In this section, I will find the most frequently occurring words in the data. Here we list the most common unigrams, bigrams, and trigrams. The N-gram representation of a text lists all N-tuples of words that appear.

plot.n.grams <- function(data, title, num) {
  df2 <- data[order(-data$frequency),][1:num,] 
  ggplot(df2, aes(x = seq(1:num), y = frequency)) +
    geom_bar(stat = "identity", fill = "darkgreen", colour = "black", width = 1.1) +
    coord_cartesian(xlim = c(0, num+1)) +
    labs(title = title) +
    xlab("Words") +
    ylab("Count") +
    scale_x_discrete(breaks = seq(1, num, by = 1), labels = df2$word[1:num]) +
    theme(axis.text.x = element_text(angle = 90, hjust = 1))
}

 U<-plot.n.grams(corpus.uni.f,"Unigrams",20)
 B<-plot.n.grams(corpus.bi.f,"Bigrams",20)
 Tr<-plot.n.grams(corpus.tri.f,"Trigrams",20)
gridExtra::grid.arrange(U, B, Tr, ncol = 3)

Wordcloud

Step 8: Alternative graph to see quicly the main word.

I made a wordcloud. As an alternative of the last plots, and to give a quick impression of the most common words, this graph shows the most common words of the corpus.

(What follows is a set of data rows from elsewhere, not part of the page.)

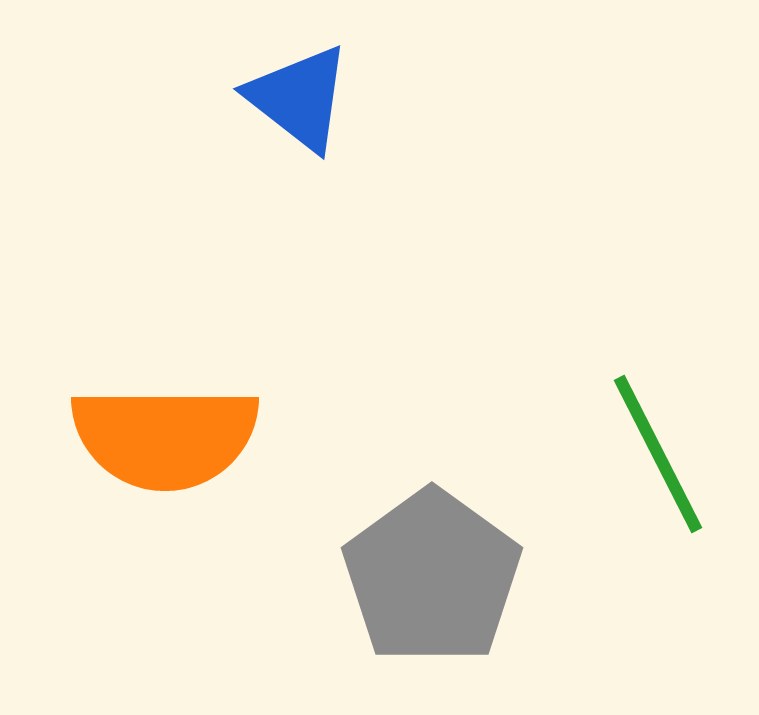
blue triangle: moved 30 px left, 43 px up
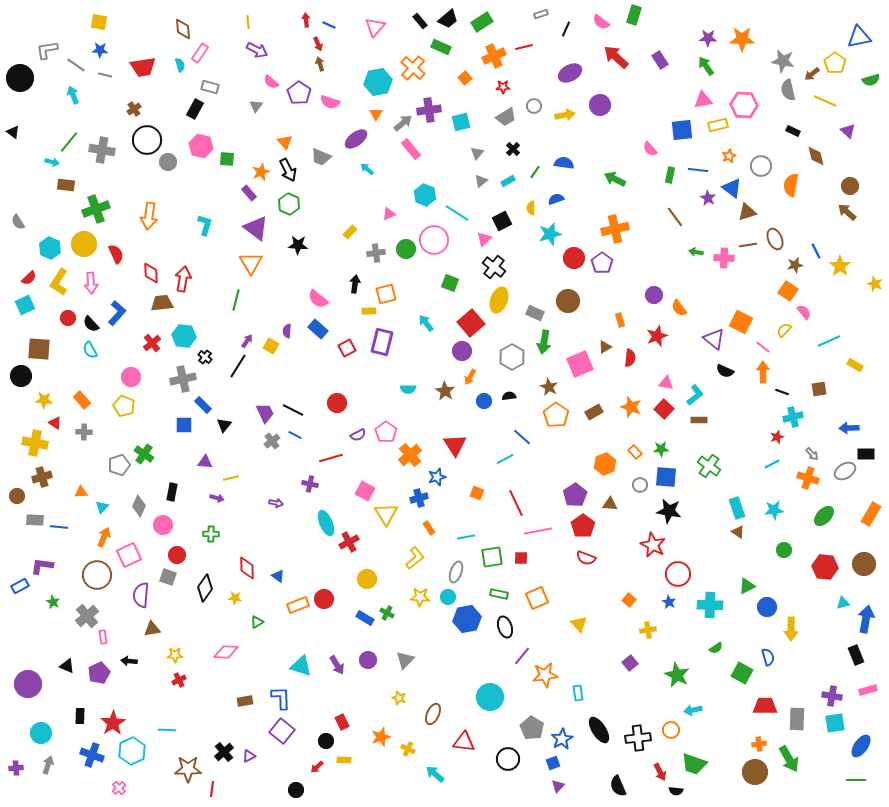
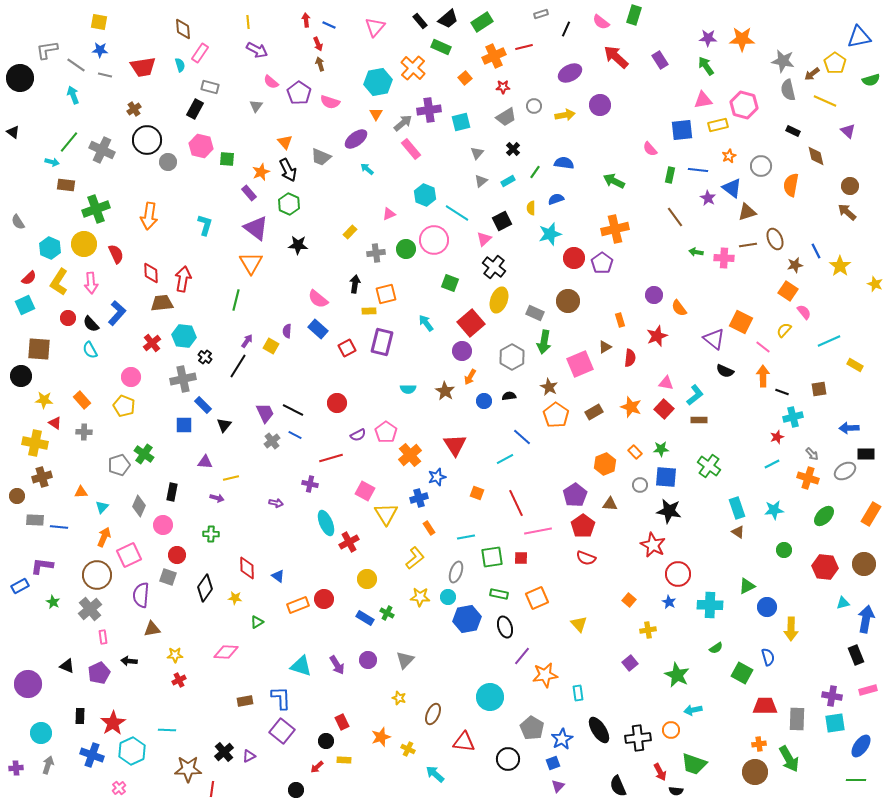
pink hexagon at (744, 105): rotated 12 degrees clockwise
gray cross at (102, 150): rotated 15 degrees clockwise
green arrow at (615, 179): moved 1 px left, 2 px down
orange arrow at (763, 372): moved 4 px down
gray cross at (87, 616): moved 3 px right, 7 px up
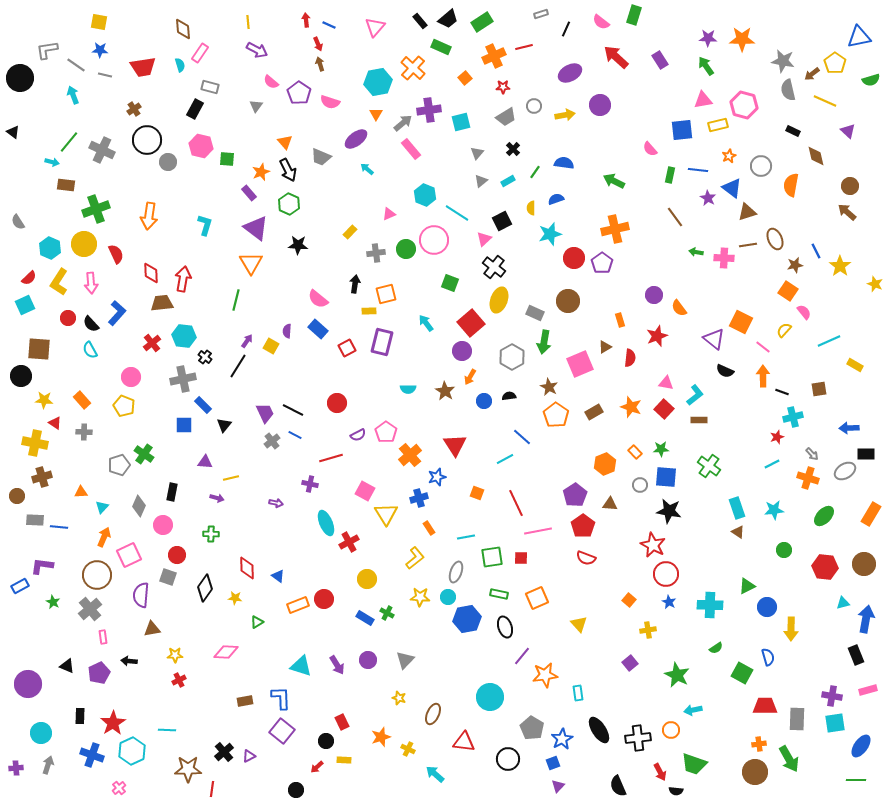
red circle at (678, 574): moved 12 px left
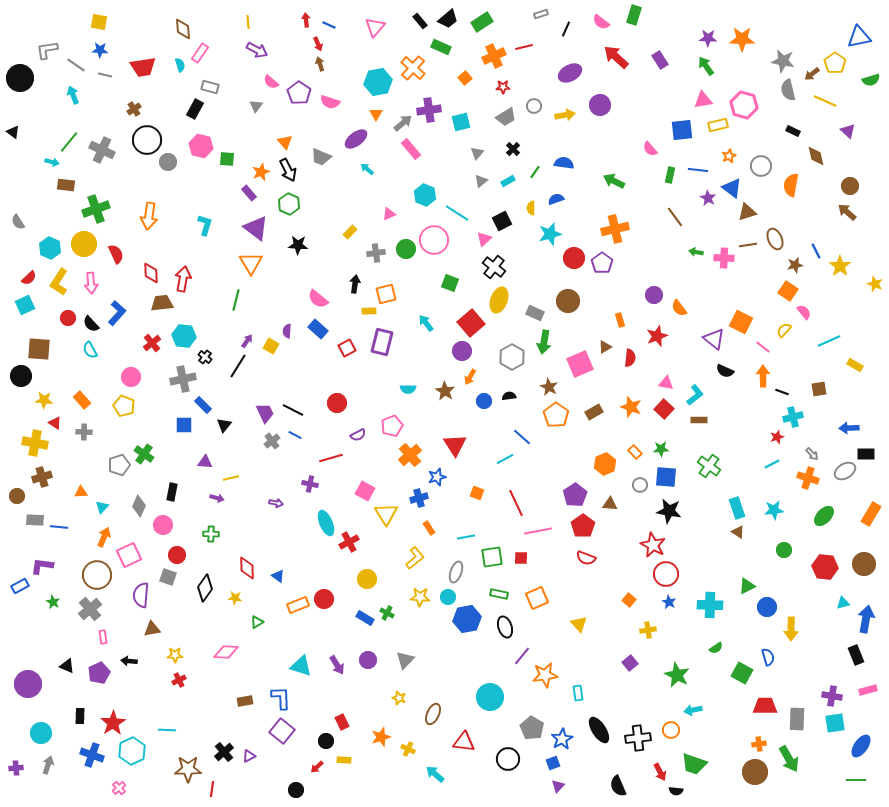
pink pentagon at (386, 432): moved 6 px right, 6 px up; rotated 15 degrees clockwise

corpus.cloud<-list(corpus.tri.f,corpus.bi.f,corpus.uni.f)
par(mfrow=c(1, 3))
for (i in 1:3) {
  wordcloud(corpus.cloud[[i]]$word, corpus.cloud[[i]]$frequency, scale = c(3,1), max.words=100, random.order=FALSE, rot.per=0, fixed.asp = TRUE, use.r.layout = FALSE, colors=brewer.pal(8, "Dark2"))
}

finally, the next steps are the predictive algorithm and deploy the Shiny app. Briefly, the plan is to add in the filters, which will be a file full of foul words, then compared the data. there is a second way that I want to try. I will fill the all spaces between words and the cut in similar short part to identify phrases as only one word. These algorithms will be based on frequency.

I will build a UI of the Shiny app and this will consist of a text input box that will allow a user to enter a word or phrase.